Tuesday, July 19, 2011

Supporting the billionaires -- the McCourts thank you

Frank and Jamie McCourt are the owners of the Los Angeles Dodgers, over which they have been fighting non-stop for two years in such a bitter divorce that the team is now in Chapter 11 bankruptcy protection.  
They are among the wealthy 1 percent of Americans who own 40 percent of the nation’s wealth and who the Republicans/Tea Partyers are forcing the rest of us to support by refusing to lift the Bush tax cuts while demanding Middle Class sacrifices, such as cuts Medicare and poverty programs.  
In the last five years the McCourts have pulled more than $100 million out of the team’s coffers, on which, according to a revealing article in the August Vanity Fair magazine – A Major League Divorce – they paid few or no taxes.
But they have been paying for other things:
·         Seven homes including two adjacent homes in Malibu ($27.3 million and $19 million),  two in Holmby Hills, Calif. ($21.3 million and $6.5 million), a mansion in Brookline, Mass. ($16 million), a Cape Cod estate ($19.5 million) and a ski condo in Vail, Colo. ($6 million). 
·         A $10,000-a-month hair dresser, whom they fired as an economy measure and replaced with a $2,500-a-month hair dresser.
·         A $12 million indoor Olympic-sized swimming pool so Jaime could swim laps at the main Holmby Hills house.
·         Rental of more than 250 hours a year on private jets at $12,500 an hour.
·         A driver and security staff costing more than $800,000 a year.
·         A $500,000 Bar Mitzvah for their son, Gavin.
·         $180,000 to have the kitchen of their Brookline house shipped to California.
You cannot say, however, that the McCourts are not what the Republicans love to call “job creators.”  They have, after all, created jobs for several very high-priced baseball players, for their children, for their household and security staffs, and for the Dodgers organization itself.  In fact, Vanity Fair reports, Frank fired 70 Dodgers staffers who had picked up and moved from all over the country to take those jobs, because he felt they were too loyal to Jaime. 
Since the divorce proceedings started, a California court has ordered Frank to pay Jaime $600,000 a month for living expenses and the mortgages on their homes.  The homes are in her name and the Dodgers are in his, and she won’t sell until he coughs up 50 percent of the team.  He says he can’t pay her on his $5 million a year income and he has been struggling from month to month to make the team payroll as well.
According to ESPN, which has been covering the whole affair extensively, Frank says he had to file for bankruptcy because “I simply cannot afford to support [Jaime’s] lifestyle any longer.”
Worse, Major League Baseball Commissioner Bud Selig put the kibosh on a $3 billion broadcasting deal with Fox Sports that Selig says was “structured to facilitate the further diversion of Dodgers assets for the personal needs of Mr.

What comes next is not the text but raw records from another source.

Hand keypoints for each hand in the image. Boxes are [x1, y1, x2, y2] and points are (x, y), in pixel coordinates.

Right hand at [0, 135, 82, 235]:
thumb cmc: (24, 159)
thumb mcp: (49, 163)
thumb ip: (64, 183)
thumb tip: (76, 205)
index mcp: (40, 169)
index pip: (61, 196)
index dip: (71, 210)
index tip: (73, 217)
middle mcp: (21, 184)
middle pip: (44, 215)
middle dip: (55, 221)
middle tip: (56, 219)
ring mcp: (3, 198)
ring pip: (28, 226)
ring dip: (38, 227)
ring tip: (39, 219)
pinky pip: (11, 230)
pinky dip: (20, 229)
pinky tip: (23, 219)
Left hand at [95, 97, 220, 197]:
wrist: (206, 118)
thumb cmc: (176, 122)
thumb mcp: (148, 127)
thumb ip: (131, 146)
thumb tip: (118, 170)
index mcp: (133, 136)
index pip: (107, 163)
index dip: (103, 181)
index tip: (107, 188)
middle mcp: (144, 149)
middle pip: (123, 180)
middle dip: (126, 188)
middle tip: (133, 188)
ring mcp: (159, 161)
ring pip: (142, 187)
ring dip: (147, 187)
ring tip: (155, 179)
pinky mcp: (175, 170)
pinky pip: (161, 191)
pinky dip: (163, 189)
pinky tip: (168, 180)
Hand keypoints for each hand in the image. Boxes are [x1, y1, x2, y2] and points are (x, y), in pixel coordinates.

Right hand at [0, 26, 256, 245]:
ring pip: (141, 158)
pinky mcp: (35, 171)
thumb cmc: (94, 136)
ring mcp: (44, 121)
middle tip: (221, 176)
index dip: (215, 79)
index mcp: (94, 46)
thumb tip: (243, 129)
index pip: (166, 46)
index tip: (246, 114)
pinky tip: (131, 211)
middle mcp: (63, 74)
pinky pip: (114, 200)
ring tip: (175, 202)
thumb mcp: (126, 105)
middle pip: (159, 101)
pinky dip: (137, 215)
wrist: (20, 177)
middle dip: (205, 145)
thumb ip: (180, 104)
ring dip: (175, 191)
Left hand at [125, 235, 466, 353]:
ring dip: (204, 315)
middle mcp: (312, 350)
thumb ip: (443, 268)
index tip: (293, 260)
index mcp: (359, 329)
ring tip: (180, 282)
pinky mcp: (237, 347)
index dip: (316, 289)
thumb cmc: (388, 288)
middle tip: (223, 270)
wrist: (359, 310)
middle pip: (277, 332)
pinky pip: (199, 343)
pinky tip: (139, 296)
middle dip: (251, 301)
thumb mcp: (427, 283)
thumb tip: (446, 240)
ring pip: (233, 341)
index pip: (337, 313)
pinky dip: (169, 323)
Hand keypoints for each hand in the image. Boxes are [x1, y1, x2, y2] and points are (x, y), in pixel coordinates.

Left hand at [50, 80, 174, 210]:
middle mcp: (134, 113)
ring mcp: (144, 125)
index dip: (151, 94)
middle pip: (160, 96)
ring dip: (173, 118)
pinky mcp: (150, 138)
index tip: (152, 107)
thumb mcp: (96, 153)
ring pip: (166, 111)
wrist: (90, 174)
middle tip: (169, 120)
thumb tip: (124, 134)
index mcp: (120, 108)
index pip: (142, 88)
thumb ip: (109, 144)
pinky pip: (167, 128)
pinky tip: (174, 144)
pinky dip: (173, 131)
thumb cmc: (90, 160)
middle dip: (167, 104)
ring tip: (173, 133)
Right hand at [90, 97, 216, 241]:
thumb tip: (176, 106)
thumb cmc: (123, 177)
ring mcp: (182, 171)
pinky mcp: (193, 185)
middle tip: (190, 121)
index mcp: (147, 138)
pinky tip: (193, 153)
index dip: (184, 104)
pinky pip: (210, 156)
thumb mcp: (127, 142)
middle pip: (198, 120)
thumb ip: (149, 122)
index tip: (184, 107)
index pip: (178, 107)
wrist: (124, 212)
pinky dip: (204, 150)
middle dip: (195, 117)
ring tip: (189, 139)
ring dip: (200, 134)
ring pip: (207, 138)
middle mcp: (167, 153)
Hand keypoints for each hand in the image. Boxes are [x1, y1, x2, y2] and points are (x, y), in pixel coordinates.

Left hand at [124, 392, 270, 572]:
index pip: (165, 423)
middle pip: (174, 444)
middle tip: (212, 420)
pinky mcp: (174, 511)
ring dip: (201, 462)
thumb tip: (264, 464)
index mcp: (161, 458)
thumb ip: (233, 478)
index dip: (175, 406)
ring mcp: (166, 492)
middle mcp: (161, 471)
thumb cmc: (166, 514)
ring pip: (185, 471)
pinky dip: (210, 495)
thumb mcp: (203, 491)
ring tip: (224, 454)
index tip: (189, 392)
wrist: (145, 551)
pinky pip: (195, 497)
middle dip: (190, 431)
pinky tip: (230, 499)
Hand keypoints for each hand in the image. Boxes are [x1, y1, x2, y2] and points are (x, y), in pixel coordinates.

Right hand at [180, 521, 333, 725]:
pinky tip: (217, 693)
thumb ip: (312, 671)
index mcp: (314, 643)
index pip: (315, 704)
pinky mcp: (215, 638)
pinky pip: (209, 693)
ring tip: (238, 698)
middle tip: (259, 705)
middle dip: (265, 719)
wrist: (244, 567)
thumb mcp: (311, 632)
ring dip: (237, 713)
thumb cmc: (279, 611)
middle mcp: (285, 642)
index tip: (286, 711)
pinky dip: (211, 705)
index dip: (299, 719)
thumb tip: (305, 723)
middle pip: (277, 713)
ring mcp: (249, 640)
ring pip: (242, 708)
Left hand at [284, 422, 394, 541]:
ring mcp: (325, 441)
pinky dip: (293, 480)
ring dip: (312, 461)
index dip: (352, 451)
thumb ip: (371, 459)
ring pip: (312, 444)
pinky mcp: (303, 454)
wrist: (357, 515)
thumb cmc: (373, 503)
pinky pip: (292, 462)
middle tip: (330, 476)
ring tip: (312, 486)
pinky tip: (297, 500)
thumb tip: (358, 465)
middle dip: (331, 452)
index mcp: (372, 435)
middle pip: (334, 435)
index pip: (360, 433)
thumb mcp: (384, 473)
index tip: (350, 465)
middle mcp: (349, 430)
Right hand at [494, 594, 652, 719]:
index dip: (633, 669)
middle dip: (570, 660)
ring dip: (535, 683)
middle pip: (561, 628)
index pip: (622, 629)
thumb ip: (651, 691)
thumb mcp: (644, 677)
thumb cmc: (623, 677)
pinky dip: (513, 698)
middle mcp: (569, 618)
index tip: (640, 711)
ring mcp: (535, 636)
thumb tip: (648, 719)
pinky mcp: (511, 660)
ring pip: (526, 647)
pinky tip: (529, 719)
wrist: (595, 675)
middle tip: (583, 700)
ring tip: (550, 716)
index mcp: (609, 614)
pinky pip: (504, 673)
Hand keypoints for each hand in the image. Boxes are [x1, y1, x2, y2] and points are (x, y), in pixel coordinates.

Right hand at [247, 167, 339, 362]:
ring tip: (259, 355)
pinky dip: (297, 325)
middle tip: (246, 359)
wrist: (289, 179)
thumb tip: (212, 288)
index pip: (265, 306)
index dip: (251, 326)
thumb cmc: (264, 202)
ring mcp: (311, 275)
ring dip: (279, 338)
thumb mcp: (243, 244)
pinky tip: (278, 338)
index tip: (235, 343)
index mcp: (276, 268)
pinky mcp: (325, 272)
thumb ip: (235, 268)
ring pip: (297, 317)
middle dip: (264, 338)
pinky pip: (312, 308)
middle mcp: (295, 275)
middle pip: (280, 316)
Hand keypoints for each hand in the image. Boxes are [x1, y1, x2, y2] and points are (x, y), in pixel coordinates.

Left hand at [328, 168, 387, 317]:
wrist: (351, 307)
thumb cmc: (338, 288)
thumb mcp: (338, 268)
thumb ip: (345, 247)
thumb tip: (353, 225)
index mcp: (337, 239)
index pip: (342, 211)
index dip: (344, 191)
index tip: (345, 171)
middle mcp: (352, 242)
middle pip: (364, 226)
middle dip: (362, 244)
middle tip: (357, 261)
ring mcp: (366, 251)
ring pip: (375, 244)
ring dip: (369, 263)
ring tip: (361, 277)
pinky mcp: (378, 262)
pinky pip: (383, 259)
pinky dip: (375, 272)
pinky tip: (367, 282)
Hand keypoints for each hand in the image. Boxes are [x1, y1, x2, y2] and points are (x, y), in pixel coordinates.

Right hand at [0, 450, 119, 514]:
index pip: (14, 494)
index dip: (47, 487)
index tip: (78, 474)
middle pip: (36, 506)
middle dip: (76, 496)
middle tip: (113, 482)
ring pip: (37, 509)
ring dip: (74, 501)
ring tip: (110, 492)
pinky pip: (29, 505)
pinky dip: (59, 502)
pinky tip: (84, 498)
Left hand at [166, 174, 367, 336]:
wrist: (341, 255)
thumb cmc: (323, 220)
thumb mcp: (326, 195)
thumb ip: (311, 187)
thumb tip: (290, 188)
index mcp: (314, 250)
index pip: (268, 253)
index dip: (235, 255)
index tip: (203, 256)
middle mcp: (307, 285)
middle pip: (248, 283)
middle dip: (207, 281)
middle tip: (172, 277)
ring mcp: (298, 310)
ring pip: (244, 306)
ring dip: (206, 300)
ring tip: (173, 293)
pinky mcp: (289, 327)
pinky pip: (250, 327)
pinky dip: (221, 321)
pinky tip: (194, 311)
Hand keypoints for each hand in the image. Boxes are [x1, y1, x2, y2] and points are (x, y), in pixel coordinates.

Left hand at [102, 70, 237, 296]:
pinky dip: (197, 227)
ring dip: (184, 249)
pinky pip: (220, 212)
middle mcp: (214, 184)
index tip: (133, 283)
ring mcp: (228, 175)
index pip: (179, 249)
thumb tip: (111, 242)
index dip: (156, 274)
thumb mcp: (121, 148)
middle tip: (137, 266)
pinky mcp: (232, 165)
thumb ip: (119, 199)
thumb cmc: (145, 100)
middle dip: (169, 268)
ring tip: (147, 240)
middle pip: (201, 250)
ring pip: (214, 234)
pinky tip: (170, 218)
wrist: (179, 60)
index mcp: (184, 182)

McCourt.”
The creditors include the Dodgers’ top players – Manny Ramirez ($21 million), Andruw Jones ($11 million), Hiroki Kuroda ($4.4 million) – announcer Vin Scully ($150,000), the Chicago white Sox ($3.5 million for shared spring training facilities), and a San Francisco Giants fan named Bryan Stow who had the crap beat out of him by Dodgers fans on opening day at Dodgers Stadium.
I couldn’t care less about the Dodgers or about how the piggish McCourts spend their money.  What I’d like to know though is this:  How much money have we taxpayers had to pick up and will we have to pick up as a result of the tax loopholes the McCourts have been able to enjoy and the tax forgiveness that bankruptcy protection brings with it?

1 comment:

  1. So in your class system, rich people would have different bankruptcy laws? I mean look at all the lawyers that are making money, and they pay taxes!